What Does F1 Score Mean?
An F1 score is a metric used in machine learning (ML) to evaluate how accurately a binary classification model classifies new input, taking both precision and recall metrics into account.
Precision measures how often the model is correct when it predicts a positive instance.
Recall measures how well the model is able to find all the positive instances in a dataset.
F1 scores combine these two metrics to create a single score that represents the overall accuracy of the model.
F1 scores are often used to compare the performance of different models or to optimize the hyperparameters of a single model. F1 scores range from 0 to 1. The higher score, the more accurate the outputs.
Techopedia Explains F1 Score
Mathematically, F1 scores represent the harmonic mean of precision and recall.
Harmonic mean is a type of average that’s used when the values that are being averaged are ratios. It is calculated by taking the reciprocal of each value, finding their average and then using the reciprocal of that average as the mean. This formula puts more weight on smaller values, so if one of the values that is being averaged is extremely low, the harmonic mean will also be low.

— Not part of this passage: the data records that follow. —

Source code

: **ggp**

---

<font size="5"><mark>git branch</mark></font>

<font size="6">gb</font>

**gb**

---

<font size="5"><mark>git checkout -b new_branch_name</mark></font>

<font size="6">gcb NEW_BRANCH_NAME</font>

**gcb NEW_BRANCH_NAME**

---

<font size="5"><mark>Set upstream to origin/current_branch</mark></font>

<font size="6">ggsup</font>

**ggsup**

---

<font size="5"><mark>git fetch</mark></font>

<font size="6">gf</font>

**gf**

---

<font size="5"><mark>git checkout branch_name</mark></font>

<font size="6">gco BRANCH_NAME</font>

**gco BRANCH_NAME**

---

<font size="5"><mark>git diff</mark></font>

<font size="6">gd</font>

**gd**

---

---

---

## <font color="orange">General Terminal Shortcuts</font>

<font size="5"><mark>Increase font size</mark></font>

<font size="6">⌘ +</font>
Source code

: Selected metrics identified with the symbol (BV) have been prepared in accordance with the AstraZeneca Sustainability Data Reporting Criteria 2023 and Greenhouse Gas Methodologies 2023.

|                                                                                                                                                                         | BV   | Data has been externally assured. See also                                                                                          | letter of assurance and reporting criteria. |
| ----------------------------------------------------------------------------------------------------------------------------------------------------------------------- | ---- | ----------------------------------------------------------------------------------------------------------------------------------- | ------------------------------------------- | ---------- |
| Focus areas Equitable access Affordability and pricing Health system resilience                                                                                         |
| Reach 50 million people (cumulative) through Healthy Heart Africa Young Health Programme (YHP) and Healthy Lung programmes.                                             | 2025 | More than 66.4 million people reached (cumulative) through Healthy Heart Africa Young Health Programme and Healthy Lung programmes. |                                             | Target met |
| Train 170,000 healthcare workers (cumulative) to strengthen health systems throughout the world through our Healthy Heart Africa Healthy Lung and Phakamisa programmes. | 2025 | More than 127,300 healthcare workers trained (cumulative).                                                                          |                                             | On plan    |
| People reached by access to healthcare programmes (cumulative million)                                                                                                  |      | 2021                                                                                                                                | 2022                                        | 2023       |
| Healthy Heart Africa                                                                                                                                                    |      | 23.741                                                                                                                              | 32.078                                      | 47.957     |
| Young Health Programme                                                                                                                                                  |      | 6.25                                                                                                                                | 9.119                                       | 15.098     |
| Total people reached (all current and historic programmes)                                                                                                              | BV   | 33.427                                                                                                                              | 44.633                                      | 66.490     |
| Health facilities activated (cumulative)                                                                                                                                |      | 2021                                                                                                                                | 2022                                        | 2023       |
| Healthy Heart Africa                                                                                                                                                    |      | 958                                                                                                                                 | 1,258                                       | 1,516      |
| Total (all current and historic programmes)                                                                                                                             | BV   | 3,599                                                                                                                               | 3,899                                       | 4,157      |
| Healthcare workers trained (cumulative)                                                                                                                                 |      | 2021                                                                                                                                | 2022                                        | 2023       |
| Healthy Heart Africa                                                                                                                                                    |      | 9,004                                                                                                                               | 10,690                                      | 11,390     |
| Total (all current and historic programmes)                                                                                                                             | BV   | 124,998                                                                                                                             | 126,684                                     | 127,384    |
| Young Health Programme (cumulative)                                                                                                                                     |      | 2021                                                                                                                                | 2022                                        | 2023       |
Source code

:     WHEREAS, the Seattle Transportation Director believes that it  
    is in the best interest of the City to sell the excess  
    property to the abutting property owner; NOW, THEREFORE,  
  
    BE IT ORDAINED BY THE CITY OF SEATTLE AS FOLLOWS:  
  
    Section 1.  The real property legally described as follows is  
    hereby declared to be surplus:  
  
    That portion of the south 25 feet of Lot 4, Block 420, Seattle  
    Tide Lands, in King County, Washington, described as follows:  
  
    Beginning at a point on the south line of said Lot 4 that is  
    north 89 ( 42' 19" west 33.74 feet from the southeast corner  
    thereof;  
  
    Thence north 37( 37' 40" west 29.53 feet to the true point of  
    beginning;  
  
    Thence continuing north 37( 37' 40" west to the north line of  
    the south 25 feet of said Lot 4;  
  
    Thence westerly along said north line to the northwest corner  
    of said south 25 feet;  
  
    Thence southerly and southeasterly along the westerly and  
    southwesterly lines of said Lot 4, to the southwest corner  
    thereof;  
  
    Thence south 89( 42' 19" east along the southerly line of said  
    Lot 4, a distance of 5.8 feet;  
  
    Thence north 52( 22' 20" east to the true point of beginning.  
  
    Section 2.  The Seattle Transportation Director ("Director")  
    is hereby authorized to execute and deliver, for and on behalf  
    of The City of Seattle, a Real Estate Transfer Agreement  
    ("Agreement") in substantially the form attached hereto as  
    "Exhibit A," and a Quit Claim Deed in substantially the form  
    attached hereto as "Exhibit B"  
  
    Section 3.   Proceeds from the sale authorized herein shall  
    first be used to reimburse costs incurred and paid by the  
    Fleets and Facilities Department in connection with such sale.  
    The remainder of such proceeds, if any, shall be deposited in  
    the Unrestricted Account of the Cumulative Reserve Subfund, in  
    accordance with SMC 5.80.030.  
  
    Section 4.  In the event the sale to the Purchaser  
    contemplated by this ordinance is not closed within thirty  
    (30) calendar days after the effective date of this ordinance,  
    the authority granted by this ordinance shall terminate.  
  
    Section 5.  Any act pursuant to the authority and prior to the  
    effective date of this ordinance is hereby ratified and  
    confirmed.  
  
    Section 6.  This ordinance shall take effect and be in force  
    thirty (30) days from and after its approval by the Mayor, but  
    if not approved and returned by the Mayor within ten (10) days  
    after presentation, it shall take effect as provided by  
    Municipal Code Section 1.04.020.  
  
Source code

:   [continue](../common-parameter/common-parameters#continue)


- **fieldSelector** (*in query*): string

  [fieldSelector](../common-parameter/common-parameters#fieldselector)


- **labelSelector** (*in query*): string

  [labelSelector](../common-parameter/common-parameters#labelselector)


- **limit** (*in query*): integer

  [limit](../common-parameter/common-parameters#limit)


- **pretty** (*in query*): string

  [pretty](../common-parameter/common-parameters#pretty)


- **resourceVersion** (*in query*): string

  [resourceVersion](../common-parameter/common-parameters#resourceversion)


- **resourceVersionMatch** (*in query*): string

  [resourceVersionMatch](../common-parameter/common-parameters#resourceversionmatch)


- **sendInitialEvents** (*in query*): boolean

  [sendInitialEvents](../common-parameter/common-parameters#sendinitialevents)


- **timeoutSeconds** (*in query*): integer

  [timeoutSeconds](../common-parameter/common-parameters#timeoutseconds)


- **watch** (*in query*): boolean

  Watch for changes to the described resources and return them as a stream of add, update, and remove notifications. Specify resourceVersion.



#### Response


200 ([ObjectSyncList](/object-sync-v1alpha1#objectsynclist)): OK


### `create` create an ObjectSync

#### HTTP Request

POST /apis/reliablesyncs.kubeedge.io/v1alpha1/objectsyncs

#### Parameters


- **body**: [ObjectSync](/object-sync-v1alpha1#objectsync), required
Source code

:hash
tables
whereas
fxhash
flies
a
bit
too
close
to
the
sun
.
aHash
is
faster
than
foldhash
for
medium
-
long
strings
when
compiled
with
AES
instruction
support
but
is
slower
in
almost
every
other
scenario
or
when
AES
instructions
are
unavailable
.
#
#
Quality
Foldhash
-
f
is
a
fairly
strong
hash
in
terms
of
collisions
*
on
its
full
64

Using the harmonic mean to determine the accuracy of a binary classification model ensures that the impact of such low values will be appropriately reflected in the overall score.
The Usefulness of F1 Scores
F1 scores are particularly useful when one class in the data set that’s used to train the model has significantly more instances than the other class.
F1 scores are often used to evaluate binary classification models designed to:
- Classify emails as either being spam or not spam.
- Classify medical images as being either positive or negative for a specific condition.
- Classify loan applications as either being high or low risk.
- Classify financial transactions as being either fraudulent or non-fraudulent.
- Classify text data as being either positive or negative in sentiment.